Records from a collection
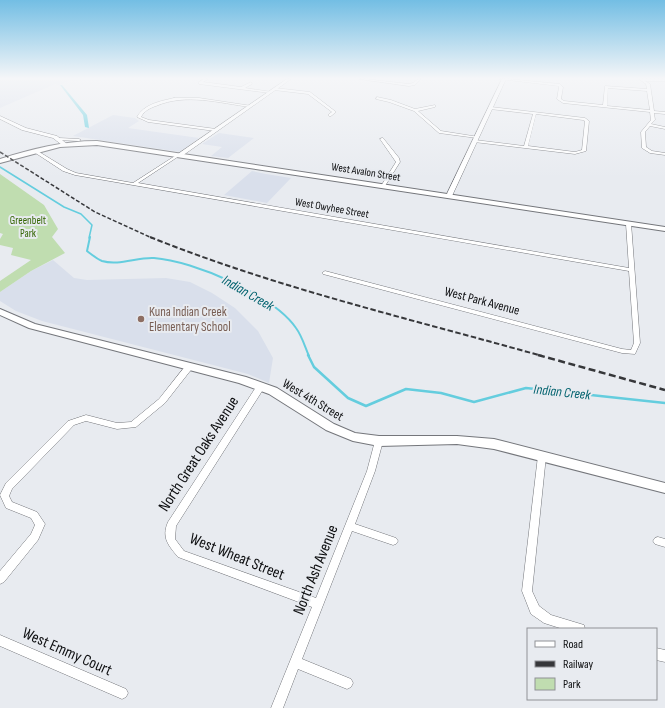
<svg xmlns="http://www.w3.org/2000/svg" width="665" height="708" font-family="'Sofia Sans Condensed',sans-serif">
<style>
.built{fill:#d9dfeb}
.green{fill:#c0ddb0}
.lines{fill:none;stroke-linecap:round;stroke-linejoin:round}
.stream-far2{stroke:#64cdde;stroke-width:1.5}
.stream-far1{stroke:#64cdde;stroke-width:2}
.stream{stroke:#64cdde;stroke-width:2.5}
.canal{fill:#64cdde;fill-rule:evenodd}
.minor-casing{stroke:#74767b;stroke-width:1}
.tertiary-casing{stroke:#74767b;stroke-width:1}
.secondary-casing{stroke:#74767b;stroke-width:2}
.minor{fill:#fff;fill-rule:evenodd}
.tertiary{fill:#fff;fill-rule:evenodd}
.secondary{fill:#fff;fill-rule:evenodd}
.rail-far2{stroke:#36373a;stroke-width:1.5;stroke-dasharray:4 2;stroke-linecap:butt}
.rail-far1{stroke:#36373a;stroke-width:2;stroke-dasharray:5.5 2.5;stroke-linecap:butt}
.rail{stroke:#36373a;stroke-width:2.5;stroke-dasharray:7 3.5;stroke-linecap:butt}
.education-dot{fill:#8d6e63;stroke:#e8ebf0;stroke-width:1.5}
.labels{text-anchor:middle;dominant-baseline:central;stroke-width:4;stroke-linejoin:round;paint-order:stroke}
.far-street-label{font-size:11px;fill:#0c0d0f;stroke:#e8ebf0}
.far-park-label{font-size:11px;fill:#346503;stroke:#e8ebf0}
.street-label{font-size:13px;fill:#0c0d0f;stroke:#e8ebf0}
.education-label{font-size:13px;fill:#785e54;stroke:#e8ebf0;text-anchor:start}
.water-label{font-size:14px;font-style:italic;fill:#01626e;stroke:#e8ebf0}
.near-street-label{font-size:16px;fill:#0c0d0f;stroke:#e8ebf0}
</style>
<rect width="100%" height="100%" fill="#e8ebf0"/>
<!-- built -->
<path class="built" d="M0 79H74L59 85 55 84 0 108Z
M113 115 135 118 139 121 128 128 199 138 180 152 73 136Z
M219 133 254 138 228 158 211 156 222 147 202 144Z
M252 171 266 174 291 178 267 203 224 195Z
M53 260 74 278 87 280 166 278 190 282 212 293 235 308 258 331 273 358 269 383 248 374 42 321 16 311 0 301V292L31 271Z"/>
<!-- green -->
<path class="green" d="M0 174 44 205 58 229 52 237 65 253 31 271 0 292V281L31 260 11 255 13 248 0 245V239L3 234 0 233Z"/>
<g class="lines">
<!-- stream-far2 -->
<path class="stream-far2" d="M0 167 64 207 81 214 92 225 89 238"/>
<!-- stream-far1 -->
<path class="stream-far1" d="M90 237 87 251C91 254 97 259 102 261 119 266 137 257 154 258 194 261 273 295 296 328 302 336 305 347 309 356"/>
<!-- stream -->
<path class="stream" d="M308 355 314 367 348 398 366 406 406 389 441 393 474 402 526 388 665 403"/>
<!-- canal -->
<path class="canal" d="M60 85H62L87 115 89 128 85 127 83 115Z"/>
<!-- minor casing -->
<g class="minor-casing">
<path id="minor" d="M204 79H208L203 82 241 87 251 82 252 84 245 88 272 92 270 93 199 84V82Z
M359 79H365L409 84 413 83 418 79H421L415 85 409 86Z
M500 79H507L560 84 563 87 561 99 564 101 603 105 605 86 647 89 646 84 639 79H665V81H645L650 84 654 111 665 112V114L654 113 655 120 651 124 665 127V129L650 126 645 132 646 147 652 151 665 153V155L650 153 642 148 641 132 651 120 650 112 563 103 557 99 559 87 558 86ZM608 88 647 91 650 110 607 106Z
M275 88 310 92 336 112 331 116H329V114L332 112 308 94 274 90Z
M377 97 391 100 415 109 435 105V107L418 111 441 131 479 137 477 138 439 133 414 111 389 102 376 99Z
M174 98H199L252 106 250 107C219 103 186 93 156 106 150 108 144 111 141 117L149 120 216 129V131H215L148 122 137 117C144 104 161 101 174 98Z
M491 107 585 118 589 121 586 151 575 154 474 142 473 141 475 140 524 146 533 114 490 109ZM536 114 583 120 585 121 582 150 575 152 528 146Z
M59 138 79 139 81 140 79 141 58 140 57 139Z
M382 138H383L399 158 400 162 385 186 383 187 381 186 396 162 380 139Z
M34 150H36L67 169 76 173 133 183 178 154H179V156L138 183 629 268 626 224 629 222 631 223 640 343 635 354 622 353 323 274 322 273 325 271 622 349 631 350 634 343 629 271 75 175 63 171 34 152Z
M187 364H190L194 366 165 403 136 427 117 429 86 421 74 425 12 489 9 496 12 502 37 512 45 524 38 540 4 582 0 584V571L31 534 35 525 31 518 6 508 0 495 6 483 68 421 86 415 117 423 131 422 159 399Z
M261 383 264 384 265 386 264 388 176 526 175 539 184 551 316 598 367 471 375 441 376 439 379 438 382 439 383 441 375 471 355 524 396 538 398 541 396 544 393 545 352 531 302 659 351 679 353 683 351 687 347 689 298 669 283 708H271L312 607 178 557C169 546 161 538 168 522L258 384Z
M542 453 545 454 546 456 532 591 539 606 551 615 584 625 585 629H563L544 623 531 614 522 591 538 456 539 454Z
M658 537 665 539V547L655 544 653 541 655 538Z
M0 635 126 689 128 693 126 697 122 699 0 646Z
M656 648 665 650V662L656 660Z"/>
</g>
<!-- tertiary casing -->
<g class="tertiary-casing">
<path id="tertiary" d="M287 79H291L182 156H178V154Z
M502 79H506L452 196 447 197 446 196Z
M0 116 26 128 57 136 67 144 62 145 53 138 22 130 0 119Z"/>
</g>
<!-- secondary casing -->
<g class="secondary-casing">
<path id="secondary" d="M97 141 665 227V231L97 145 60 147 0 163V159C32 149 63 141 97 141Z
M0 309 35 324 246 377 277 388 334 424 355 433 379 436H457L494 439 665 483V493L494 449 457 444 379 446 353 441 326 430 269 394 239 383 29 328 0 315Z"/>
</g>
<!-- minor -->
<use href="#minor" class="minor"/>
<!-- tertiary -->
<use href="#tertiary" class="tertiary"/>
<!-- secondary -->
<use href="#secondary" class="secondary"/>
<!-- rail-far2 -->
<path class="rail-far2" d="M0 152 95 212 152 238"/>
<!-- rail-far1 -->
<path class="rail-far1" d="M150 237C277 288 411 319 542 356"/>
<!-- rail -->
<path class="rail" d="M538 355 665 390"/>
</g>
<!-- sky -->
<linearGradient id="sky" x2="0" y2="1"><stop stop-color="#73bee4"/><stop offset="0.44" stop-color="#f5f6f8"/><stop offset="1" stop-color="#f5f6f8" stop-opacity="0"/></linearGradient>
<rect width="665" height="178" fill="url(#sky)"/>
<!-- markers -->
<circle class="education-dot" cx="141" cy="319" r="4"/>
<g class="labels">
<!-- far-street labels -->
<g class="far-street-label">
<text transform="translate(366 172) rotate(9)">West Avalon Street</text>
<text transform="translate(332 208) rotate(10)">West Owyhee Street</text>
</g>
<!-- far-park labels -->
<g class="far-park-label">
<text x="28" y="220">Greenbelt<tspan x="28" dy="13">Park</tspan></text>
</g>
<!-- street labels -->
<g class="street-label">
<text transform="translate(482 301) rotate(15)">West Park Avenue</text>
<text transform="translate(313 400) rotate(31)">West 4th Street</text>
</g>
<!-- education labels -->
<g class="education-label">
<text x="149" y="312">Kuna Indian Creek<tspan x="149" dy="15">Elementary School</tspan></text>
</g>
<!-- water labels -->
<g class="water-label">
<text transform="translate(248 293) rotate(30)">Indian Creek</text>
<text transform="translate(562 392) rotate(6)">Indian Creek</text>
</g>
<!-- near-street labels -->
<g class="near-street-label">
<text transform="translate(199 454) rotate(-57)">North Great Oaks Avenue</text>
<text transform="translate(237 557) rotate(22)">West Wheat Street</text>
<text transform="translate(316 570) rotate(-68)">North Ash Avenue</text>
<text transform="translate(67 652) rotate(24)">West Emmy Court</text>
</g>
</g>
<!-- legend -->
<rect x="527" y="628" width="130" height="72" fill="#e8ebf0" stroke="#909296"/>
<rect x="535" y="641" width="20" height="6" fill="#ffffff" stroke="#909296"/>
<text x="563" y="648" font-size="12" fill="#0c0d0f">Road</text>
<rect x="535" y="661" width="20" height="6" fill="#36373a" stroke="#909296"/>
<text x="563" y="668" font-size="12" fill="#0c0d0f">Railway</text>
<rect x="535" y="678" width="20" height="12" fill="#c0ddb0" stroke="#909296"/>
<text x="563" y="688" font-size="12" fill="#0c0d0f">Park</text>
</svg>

#### [Instructions to follow]
The word "labels" may appear in several lines of the data; copy every line where it does.

#### [Task answer]
.labels{text-anchor:middle;dominant-baseline:central;stroke-width:4;stroke-linejoin:round;paint-order:stroke}
<g class="labels">
<!-- far-street labels -->
<!-- far-park labels -->
<!-- street labels -->
<!-- education labels -->
<!-- water labels -->
<!-- near-street labels -->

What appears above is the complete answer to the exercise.